Havia mesmo um anjo que agitava a água no tanque de Betesda?

Um anjo agitava mesmo as águas do tanque de Betesda ou isso era lenda?


(1) Era época de uma das festas dos judeus e Jesus subiu para Jerusalém (João 5:1). A narrativa nos indica que Jesus foi até a região da Porta das Ovelhas onde ficava um tanque de cinco pavilhões chamado de Betesda, uma palavra hebraica que significa “casa das Oliveiras” (João 1:2). O texto narra que neste local existiam muitas pessoas sofridas com várias doenças, sendo coxos (pessoas com problemas nas pernas), cegos, paralíticos (João 1:3).

(2) O detalhe mais interessante da narrativa bíblica é o motivo que levava essas pessoas a estarem ali naquele lugar: “esperando que se movesse a água. Porquanto um anjo descia em certo tempo, agitando-a; e o primeiro que entrava no tanque, uma vez agitada a água, sarava de qualquer doença que tivesse” (João 5:4). Existia uma forte crença de que um anjo fazia um certo movimento naquelas águas e o primeiro que entrasse seria curado de qualquer enfermidade.

(3) Boa parte dos manuscritos mais tradicionais não consideram João 5:4 como parte do texto original dos escritos do apóstolo João. Inclusive, algumas traduções (por exemplo, a de João Ferreira de Almeida Revista e Atualizada) traz esse versículo entre colchetes [~] para que isso fique claro. No entanto, esse trecho aparece em alguns manuscritos antigos. De qualquer forma, esse é um trecho da Bíblia que é considerado em diversas traduções que temos, por isso, vamos considera-lo como parte da Bíblia em nossa análise.

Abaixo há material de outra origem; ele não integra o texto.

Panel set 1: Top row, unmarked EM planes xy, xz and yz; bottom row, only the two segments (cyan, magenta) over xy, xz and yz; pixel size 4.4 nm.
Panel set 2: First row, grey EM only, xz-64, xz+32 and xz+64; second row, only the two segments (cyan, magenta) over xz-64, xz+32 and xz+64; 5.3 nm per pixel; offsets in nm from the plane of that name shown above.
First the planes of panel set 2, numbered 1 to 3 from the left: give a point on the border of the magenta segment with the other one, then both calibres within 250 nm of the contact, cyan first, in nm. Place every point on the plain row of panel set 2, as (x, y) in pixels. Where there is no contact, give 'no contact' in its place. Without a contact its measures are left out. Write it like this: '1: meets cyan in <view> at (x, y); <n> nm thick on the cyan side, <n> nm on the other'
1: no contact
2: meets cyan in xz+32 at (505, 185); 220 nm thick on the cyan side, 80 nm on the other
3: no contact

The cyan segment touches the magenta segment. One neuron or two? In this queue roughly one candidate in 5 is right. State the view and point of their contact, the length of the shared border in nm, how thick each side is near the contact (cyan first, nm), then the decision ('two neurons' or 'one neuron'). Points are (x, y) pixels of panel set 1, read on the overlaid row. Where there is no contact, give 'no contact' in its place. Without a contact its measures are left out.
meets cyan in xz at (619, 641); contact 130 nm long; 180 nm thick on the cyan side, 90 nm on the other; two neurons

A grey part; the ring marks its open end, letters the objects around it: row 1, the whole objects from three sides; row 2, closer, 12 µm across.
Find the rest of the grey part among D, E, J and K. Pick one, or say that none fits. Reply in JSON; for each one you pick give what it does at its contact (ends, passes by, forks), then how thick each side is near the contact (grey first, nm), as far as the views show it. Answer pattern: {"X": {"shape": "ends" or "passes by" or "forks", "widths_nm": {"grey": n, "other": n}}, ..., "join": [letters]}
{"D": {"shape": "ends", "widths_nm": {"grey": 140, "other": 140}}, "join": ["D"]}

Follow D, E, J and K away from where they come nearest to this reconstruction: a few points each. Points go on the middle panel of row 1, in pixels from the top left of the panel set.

Hipóteses sobre a descida do anjo no tanque de Betesda

(4) Sendo assim, podemos levantar pelo menos duas hipóteses:
a) A primeira seria que realmente no tanque de Betesda havia essa ação de um anjo de tempos e tempos agitando a água e que as pessoas da época até mesmo conheciam as pessoas que haviam sido curadas ali (fato não narrado no texto bíblico, mas possível), por isso, a crença forte de que haveria a possibilidade desse anjo aparecer ali em determinado momento e curar alguém. Isso explicaria a quantidade de pessoas que estariam ali buscando essa bênção.
b) A segunda hipótese é que essa história de que um anjo descia no tanque de Betesda e agitava as águas era uma crendice popular que, de tantas vezes que fora repetida, acabou se tornando algo realmente crido pelas pessoas. Baseados nessa crendice, até mesmo um movimento na água feito pelo vento poderia ser interpretado como sendo um anjo chegando ali. Sabemos que isso não é difícil de acontecer, pois temos diversas dessas crendices populares hoje em dia em nosso mundo. Isso explicaria a esperança que fazia com que várias pessoas ficassem ali aguardando o tão sonhado dia que nunca chegava. Talvez todo esse movimento de pessoas ali gerasse lucros para pessoas que poderiam explorar o local de alguma forma e que alimentavam ainda mais essa lenda.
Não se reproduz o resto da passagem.